A Luncheon at Terre Bleu Lavender Farm

terre bleu lavender farm

I recently had the pleasure of visiting Terre Bleu Lavender farm on the invitation of the makers of Pine-Sol. That's right, Pine-Sol. What does an old school piney-scented cleaning solution have to do with lavender? Well, that's the latest scent for this tried and trusted brand. 

The lunch itself was spectacularly delicious. I believe it was the work of Daniel et Daniel in Toronto.

During the lunch we are regaled with facts about product development and specifically the rounds and rounds of testing, focus grouping and re-testing it takes to perfect a scented product. Getting the scent right is one thing but getting the scent right and making sure the product still performs as expected is quite another. I was interested to learn that there are many different lavender scents. Some are sweeter and more powdery, some a bit spicy and some a bit minty (lavender is related to mint). The style of lavender scent that the public favours varies over the years. It's why some of us associate that powdery version of lavender with our grandmothers. Because in that era, that's the version that was popular. 
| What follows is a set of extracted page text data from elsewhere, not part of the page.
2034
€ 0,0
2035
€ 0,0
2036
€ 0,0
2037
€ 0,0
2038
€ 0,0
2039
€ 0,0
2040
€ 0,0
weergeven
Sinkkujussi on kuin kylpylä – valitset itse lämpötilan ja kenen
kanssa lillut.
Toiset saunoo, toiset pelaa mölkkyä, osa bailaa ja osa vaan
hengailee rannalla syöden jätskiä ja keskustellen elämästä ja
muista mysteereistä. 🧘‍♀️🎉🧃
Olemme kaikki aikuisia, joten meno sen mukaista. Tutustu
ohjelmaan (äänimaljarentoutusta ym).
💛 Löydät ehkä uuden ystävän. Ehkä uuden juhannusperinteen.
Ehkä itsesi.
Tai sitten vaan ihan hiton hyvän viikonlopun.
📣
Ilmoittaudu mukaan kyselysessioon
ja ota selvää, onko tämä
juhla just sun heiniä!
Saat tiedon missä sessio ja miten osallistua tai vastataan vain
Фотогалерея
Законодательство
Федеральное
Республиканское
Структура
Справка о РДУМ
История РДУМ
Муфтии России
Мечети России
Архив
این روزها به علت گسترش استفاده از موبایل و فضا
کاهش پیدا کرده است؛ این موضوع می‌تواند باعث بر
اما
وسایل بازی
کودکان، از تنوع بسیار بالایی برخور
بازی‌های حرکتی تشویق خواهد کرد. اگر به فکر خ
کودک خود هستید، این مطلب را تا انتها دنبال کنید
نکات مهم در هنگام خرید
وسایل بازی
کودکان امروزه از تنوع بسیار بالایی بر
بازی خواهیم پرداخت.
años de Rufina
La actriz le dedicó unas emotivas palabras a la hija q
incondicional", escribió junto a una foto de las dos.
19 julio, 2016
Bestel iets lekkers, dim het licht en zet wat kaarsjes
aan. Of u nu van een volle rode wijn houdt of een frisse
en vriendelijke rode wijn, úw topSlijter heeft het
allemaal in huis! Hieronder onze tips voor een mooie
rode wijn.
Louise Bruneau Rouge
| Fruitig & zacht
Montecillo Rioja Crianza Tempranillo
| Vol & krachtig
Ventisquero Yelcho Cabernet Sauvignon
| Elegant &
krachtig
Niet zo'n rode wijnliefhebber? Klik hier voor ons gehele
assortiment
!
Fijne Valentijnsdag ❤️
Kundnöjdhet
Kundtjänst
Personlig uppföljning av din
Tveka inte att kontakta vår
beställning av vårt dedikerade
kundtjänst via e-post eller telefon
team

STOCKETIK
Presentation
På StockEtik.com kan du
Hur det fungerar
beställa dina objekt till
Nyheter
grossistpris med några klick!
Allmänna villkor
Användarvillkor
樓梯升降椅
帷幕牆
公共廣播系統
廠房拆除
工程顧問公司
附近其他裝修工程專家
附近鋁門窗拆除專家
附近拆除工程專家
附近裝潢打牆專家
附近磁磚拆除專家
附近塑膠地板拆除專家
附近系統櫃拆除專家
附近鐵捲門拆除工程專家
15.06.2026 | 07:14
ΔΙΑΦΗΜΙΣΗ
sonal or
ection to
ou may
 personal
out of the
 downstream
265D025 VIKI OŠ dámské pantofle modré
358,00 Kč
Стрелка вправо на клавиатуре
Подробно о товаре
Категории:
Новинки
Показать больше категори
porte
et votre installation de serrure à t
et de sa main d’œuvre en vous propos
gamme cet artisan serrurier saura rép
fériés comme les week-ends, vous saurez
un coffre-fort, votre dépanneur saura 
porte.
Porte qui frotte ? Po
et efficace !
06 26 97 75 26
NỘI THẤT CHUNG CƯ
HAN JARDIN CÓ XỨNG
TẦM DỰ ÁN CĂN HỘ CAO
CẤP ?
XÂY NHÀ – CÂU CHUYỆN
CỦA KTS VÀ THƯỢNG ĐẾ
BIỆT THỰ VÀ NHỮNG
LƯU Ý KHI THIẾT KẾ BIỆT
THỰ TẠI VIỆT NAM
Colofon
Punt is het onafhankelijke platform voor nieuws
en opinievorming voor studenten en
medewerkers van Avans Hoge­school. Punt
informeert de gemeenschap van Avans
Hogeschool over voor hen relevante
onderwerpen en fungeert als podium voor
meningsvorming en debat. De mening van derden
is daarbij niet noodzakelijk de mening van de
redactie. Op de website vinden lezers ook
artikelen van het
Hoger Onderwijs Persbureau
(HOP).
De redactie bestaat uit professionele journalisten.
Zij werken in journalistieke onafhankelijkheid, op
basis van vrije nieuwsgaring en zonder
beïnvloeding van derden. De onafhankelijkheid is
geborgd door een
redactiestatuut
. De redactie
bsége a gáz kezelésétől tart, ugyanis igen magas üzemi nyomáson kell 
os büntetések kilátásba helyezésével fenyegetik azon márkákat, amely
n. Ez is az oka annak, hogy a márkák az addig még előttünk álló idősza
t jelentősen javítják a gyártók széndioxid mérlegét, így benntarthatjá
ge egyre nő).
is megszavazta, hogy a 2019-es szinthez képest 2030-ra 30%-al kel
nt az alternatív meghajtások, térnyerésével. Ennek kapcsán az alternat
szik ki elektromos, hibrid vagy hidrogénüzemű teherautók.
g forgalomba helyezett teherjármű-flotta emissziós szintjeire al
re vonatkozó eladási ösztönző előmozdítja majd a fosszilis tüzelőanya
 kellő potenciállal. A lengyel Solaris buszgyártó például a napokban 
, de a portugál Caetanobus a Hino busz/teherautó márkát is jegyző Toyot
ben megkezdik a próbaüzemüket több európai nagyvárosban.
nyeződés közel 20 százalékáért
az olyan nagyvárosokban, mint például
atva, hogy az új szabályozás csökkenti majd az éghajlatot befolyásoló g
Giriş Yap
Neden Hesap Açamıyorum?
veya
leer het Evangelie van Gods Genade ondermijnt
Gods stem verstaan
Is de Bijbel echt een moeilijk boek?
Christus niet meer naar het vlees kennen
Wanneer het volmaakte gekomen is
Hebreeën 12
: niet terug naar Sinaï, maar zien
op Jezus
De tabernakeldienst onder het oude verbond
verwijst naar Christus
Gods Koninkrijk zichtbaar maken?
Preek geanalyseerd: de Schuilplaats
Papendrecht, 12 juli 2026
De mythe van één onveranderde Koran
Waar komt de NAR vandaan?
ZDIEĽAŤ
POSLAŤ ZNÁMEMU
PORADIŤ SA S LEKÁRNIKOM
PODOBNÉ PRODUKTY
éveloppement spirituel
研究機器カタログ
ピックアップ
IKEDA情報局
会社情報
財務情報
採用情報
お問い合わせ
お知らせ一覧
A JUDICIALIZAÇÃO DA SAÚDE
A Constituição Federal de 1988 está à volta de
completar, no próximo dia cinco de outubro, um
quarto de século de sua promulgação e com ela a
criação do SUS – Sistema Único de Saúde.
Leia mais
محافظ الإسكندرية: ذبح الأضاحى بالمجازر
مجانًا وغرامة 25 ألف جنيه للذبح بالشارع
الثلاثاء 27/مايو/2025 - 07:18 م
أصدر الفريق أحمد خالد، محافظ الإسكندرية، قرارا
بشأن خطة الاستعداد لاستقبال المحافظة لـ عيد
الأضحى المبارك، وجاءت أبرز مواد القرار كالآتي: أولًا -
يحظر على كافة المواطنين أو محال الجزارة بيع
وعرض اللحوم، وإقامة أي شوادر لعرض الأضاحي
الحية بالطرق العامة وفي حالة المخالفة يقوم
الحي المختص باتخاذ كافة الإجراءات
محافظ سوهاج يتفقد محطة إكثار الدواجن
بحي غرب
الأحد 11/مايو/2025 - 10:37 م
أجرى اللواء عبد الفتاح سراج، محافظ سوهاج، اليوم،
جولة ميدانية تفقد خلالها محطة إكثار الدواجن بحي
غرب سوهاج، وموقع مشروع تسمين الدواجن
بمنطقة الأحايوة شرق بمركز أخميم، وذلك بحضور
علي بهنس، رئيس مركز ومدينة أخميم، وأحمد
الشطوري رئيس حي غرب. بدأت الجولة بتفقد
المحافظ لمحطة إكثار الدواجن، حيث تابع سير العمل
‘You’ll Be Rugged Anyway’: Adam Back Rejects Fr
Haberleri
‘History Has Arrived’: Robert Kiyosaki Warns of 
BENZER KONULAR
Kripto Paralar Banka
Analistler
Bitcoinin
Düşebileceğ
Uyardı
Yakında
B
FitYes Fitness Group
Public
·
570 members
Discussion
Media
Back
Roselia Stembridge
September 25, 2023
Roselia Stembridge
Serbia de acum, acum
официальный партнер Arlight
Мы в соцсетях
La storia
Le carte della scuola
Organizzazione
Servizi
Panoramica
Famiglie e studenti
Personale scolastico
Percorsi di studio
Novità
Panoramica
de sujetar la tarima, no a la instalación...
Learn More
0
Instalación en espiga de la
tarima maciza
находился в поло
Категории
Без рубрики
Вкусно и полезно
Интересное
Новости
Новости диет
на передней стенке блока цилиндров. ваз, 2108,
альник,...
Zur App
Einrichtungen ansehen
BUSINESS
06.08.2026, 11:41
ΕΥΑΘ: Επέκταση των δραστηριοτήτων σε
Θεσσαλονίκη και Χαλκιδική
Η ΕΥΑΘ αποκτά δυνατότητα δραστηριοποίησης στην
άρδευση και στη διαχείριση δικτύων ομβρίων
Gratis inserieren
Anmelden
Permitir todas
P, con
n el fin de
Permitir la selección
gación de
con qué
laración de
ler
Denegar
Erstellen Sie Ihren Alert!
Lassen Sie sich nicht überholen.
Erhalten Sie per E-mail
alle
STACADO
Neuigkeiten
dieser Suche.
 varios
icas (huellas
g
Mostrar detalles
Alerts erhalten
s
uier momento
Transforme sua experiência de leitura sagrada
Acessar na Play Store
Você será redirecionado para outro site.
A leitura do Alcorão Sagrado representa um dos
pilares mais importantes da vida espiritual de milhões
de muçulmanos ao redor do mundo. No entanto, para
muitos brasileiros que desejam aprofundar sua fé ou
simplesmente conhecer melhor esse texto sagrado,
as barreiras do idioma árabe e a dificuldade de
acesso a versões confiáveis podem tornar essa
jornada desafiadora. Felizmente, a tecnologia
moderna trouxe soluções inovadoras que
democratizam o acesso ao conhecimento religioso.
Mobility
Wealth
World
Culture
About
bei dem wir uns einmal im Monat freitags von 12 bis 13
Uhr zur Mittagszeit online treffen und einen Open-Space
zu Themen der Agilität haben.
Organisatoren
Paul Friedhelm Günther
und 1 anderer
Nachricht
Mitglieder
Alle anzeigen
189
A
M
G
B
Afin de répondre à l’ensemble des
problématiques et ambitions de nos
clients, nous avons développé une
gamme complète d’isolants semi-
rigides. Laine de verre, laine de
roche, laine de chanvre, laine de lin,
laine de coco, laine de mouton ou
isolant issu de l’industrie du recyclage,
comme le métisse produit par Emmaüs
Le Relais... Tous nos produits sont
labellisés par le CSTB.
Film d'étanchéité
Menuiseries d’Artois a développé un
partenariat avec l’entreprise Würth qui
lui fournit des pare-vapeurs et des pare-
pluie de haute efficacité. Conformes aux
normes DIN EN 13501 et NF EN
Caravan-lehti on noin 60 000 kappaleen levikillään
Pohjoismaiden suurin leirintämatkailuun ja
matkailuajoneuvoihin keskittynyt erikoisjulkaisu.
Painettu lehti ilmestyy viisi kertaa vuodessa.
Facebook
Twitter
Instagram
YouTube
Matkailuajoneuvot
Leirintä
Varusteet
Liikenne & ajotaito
After the luncheon, Terre Bleu proprietor Ian Baird led a tour of the farm and filled us in on the operation, its 37,000 lavender plants and their wondrous powers. Terre Bleu also operates as an apiary and horse farm. 

I very much appreciated Ian's sartorial splendor. Nice kicks Ian!

This, unfortunately, is not a photo from the day I visited but just look at it and take a deep breath. The day I visited many of the brilliant purple blooms had already been harvested (harvest begins in July) and we were in the middle of a draught. 

That day I took home some Pine-Sol to try. I can say it smells wonderful but I haven't put it to work yet.